Perché il peso di quel vuoto che c’è lì, dove le imponenti e maestose Twin Tower si sono sgretolate insieme alle vite, alle speranze e ai sogni di migliaia di persone, appartiene a tutti noi. Come se in quelle impronte vuote del Ground Zero echeggiassero le voci, il dolore e l’orrore, le ultime parole pronunciate in quegli ultimi 102 minuti che hanno sconvolto il mondo.
C’erano i ti amo e gli addi, c’erano le speranze vane e l’incredulità. C’erano le fiamme, le urla e il dolore. C’era la paura e il coraggio di provare a fare qualcosa. C’era tutto, e poco dopo non c’era più niente.
No, non sono state solo le Torri gemelle a crollare, ma l’America e il mondo intero. Perché quel martedì sono state spazzate via tutte le certezze che appartenevano alla società contemporanea, e nonostante i vent’anni trascorsi il mondo occidentale non è più stato quello di prima.

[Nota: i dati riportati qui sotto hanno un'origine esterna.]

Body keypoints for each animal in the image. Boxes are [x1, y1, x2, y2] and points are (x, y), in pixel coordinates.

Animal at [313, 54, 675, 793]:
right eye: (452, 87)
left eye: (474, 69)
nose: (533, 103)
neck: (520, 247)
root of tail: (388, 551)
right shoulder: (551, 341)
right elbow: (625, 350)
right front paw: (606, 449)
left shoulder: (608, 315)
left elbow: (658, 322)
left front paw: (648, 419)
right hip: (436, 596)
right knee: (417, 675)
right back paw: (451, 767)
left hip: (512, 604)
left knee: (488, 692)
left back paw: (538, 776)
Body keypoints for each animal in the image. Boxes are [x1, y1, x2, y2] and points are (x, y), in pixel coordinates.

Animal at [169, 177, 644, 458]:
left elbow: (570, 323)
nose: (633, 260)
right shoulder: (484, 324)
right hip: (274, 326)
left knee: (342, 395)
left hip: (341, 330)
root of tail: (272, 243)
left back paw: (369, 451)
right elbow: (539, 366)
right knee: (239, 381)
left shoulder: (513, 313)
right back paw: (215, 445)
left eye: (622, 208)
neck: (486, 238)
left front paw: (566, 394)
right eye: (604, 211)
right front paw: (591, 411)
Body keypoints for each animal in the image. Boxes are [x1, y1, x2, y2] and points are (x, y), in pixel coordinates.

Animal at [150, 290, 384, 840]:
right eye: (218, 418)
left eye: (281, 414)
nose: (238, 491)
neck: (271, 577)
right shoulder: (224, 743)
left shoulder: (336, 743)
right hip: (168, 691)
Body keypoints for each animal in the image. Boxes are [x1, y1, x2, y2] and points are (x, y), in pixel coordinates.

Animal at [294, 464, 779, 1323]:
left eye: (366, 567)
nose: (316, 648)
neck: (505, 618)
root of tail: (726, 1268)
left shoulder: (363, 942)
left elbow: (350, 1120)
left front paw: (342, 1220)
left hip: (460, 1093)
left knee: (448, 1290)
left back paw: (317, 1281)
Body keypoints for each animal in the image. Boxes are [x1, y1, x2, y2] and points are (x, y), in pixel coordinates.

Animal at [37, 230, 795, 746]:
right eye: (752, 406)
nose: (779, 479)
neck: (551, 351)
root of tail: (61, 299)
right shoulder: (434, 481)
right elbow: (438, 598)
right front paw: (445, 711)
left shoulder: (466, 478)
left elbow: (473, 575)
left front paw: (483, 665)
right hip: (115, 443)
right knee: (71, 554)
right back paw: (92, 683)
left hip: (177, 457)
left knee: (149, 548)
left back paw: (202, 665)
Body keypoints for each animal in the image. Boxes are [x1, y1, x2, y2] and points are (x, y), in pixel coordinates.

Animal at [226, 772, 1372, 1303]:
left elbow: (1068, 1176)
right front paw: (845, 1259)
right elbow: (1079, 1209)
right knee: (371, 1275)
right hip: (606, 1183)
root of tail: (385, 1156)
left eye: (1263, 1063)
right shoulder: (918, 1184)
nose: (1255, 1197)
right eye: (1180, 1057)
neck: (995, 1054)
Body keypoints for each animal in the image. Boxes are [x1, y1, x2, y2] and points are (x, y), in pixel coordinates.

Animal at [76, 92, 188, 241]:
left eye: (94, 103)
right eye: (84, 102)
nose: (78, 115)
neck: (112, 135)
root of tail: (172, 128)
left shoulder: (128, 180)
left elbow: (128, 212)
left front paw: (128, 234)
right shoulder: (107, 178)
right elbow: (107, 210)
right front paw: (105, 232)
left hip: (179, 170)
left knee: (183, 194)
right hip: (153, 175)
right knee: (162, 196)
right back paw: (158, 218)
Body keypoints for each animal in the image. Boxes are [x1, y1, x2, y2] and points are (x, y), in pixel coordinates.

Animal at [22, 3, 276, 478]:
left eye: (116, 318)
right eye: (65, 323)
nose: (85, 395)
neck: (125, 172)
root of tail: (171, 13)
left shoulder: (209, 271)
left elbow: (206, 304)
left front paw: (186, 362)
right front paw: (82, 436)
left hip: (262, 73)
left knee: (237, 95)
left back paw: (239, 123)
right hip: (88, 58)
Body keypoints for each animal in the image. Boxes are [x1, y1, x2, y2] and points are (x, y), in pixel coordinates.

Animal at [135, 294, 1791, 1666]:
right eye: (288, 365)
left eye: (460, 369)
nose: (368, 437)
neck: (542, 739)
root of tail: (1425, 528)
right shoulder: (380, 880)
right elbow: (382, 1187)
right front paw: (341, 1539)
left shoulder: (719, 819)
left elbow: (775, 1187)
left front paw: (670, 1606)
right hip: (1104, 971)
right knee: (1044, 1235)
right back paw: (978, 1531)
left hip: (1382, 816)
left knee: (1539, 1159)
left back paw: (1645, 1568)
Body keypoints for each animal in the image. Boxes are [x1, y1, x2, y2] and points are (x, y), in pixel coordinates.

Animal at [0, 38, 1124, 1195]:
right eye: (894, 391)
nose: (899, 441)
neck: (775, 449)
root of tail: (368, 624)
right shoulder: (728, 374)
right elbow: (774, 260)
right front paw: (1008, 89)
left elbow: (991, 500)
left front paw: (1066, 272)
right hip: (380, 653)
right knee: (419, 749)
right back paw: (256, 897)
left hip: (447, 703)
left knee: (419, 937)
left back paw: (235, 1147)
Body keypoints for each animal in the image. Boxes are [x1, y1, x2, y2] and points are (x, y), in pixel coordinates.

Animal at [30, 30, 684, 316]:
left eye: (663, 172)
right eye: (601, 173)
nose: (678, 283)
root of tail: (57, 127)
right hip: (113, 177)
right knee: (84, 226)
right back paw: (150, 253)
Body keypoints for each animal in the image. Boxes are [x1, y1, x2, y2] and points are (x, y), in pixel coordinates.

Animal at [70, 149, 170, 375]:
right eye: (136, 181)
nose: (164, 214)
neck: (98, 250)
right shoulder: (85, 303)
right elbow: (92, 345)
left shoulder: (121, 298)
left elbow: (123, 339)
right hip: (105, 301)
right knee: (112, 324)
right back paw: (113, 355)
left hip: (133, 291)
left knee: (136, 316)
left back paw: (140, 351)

Un piano ben organizzato, quattro attacchi suicidi e migliaia di morti. Martedì 11 settembre 2001 quattro aerei di linea appartenenti alla United Airlines e all’American Airlines sono stati dirottati da 19 terroristi appartenenti ad al Qaida.
Due di questi si sono schiantanti prepotentemente contro le Torri gemelle. Sono bastate un’ora e 42 minuti per sgretolare gli imponenti edifici, simbolo della società civile americana, davanti agli occhi del mondo intero.
Un terzo aereo, invece, è stato dirottato sul Pentagono, nella contea di Arlington, facendo crollare la facciata ovest dell’edificio. C’era anche un altro aereo, però. Il volo United Airlines 93 è l’unico dei quattro che non ha raggiunto il suo obiettivo e che, a causa di una rivolta eroica di tutti i passeggeri, si è schiantato in un campo vuoto a Shanksville.
Negli attacchi terroristici dell’11 settembre, considerato il più grave dell’età contemporanea, sono morte 2977 persone, altre 6000 sono state ferite. Negli anni successivi il numero delle vittime è aumentato esponenzialmente includendo anche i decessi provocati a tumori e malattie a carico dell’apparato respiratorio, digestivo e nervoso come diretta conseguenza della nube tossica generata dal crollo delle Tower Twins. Dimenticare è impossibile.